TASK REQUIREMENTS
Type out the data again. Keep every line exactly the same.

Stored entries:
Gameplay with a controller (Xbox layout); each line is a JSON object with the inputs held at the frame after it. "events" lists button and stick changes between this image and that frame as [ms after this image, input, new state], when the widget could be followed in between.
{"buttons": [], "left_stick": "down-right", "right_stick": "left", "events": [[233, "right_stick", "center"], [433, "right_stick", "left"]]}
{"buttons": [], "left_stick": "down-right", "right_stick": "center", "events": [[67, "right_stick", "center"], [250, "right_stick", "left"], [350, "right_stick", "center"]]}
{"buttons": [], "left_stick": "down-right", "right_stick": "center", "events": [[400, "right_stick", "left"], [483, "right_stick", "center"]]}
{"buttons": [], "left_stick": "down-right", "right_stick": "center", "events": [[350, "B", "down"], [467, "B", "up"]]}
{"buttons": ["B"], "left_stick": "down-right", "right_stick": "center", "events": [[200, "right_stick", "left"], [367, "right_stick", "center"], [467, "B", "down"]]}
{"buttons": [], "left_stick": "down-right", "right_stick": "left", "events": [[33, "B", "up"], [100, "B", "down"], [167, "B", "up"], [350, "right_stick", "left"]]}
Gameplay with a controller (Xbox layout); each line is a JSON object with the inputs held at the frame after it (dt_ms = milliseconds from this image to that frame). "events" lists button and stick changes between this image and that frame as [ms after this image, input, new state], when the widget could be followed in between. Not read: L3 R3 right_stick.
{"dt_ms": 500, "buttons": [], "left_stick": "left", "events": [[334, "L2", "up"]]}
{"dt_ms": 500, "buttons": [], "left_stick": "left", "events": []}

RESULT OF THE TASK
Gameplay with a controller (Xbox layout); each line is a JSON object with the inputs held at the frame after it. "events" lists button and stick changes between this image and that frame as [ms after this image, input, new state], when the widget could be followed in between.
{"buttons": [], "left_stick": "down-right", "right_stick": "left", "events": [[233, "right_stick", "center"], [433, "right_stick", "left"]]}
{"buttons": [], "left_stick": "down-right", "right_stick": "center", "events": [[67, "right_stick", "center"], [250, "right_stick", "left"], [350, "right_stick", "center"]]}
{"buttons": [], "left_stick": "down-right", "right_stick": "center", "events": [[400, "right_stick", "left"], [483, "right_stick", "center"]]}
{"buttons": [], "left_stick": "down-right", "right_stick": "center", "events": [[350, "B", "down"], [467, "B", "up"]]}
{"buttons": ["B"], "left_stick": "down-right", "right_stick": "center", "events": [[200, "right_stick", "left"], [367, "right_stick", "center"], [467, "B", "down"]]}
{"buttons": [], "left_stick": "down-right", "right_stick": "left", "events": [[33, "B", "up"], [100, "B", "down"], [167, "B", "up"], [350, "right_stick", "left"]]}
Gameplay with a controller (Xbox layout); each line is a JSON object with the inputs held at the frame after it (dt_ms = milliseconds from this image to that frame). "events" lists button and stick changes between this image and that frame as [ms after this image, input, new state], when the widget could be followed in between. Not read: L3 R3 right_stick.
{"dt_ms": 500, "buttons": [], "left_stick": "left", "events": [[334, "L2", "up"]]}
{"dt_ms": 500, "buttons": [], "left_stick": "left", "events": []}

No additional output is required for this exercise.